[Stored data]
--- START ---
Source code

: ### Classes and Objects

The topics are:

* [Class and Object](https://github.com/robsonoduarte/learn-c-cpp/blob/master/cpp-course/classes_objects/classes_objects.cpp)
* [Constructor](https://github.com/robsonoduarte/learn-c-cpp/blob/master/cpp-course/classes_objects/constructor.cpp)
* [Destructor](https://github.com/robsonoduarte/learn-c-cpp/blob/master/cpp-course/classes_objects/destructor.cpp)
--- END ---
--- START ---
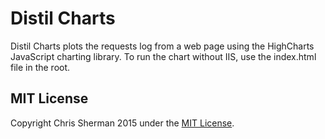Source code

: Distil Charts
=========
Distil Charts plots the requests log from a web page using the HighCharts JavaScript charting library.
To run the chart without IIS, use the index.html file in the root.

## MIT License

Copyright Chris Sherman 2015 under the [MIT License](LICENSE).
--- END ---
--- START ---
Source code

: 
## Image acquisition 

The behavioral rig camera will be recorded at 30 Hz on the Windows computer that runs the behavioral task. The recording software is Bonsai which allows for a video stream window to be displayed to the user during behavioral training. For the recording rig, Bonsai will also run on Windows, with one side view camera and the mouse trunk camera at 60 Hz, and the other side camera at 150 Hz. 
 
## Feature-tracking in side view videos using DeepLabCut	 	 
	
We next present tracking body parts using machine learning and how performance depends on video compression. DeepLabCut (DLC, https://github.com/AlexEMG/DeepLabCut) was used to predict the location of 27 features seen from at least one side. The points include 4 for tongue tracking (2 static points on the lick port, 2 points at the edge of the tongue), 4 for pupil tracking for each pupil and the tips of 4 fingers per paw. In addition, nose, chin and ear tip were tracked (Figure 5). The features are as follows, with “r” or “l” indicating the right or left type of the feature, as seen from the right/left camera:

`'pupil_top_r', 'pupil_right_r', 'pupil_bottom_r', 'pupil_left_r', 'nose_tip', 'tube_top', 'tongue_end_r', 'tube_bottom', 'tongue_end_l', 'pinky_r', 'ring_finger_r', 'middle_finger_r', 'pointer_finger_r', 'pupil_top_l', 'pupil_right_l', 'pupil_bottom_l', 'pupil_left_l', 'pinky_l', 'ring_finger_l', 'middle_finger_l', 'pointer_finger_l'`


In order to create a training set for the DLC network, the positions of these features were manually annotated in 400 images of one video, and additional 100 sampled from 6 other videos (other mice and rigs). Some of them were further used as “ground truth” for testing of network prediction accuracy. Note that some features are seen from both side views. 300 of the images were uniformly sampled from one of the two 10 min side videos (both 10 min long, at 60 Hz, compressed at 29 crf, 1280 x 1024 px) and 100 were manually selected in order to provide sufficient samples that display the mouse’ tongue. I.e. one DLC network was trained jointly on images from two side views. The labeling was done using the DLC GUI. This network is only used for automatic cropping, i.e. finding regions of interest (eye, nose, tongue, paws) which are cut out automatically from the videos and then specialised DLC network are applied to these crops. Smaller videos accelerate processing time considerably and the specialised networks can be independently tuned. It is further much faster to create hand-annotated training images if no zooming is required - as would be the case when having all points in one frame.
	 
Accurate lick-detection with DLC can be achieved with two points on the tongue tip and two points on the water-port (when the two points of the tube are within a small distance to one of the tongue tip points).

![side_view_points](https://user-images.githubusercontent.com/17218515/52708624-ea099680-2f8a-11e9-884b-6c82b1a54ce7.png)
--- END ---
▸ Your instructions:
Read the lines above. Gather those in which the string "Distil" is found.

▸ Reply to the task:
: Distil Charts
Distil Charts plots the requests log from a web page using the HighCharts JavaScript charting library.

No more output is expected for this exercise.